> [Kısa Talimat]: Adalar Belediyesi avukatlarının davalardaki tutumunu ele alan metni, son cümlesinden sonra gelecek şekilde sürdürün.

> [Gösterilen Metin]:
Adalar Belediyesinin CHP’li Belediye Başkanları için sıklıkla şikayetlere konu olan belediye avukatlarının açılan davalardaki çifte standartını mercek altına aldık.
Uzun zamandır eski dönem belediye başkalarından M.Farsaoğlu ve Atilla Aytaç, kendi dönemlerinde görev yapan Belediye Müfettişi Naciye Kaya, Belediye Encümeni ile belediye avukatlarını adeta tetikçi gibi kullandıklarını, Naciye Kaya’ya sözde araştırma raporları düzenlettirip İBB’deki bazı müfettişler ile istedikleri ön inceleme raporlarına soruşturma izinleri verdirdikleri, istemedikleri belediye personellerini belediyeden uzaklaştırmak ve belediyede istedikleri gibi at koşturup dışarı bilgi sızmasının önüne geçmek için ellerinden gelen her türlü baskıyı yaptıkları, bazı personellerle ilgili olarak süren davaları temyize kadar takip ettirip ceza almaları ile uğraşırken, belediye dışında da kendilerine zıt olan veya çıkar ilişkisi ters veya çıkar ilişkisinde yanlış yapmış olan kişi, kişiler ile tüzel kişilere karşı, amansız hukuk mücadelesi yaptırarak ceza almaları için sonuna kadar uğraştırdıkları, ellerindeki kamu gücünü yanlış yolda var güçleri ile kulisler yaparak sonuna kadar kullandıkları iddia ediliyordu.

> [Sağlanan Bilgiler]:

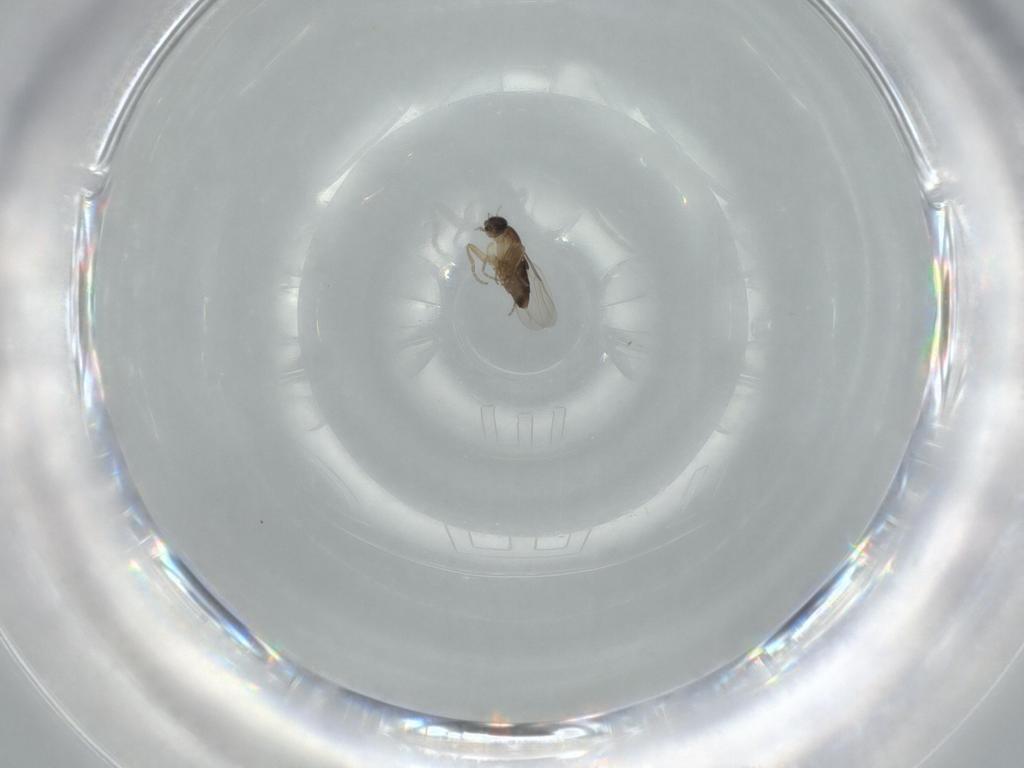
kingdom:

> [Göreve Yanıt]:
Ama iş kendileri ile çıkar ilişkisi içinde bulunan kişi, kişiler ve firmalara gelince, olası müfettiş incelemesi ile aralarındaki ilişkinin ortaya çıkma ihtimaline karşı illegal işlerden dolayı mecburi yapılması gerekli savcılık şikayetlerini oldukça yumuşak geçiştirdikleri, şikayetlerin yargıya intikal etmesi halinde ise kurum avukatlarını davalara sokturmayıp belediyenin davaları kaybetmesi ile sonuçlanmasına neden oldukları bilinmektedir.
Örnek vermek gerekirse;
M.Farsakoğlu zamanında davul zurna ve büyük reklam ile yıkılan eski LİDO binasının daha yapılma aşamasında bazı iddialar vardı. Eski LİDO binasının önündeki 70 kadar asırlık Selvi ağaçları Büyükada’nın ön görünümüne muhteşem bir hava vermekteyken bir gecede ağaçlar yerinden söküldü ve sözüm ona belediyenin atölye arsasının arka tarafına dikildi.
Sorarsan ağaç katliamı yapılmadı, ağaçlar transfer edildi.
Nereye?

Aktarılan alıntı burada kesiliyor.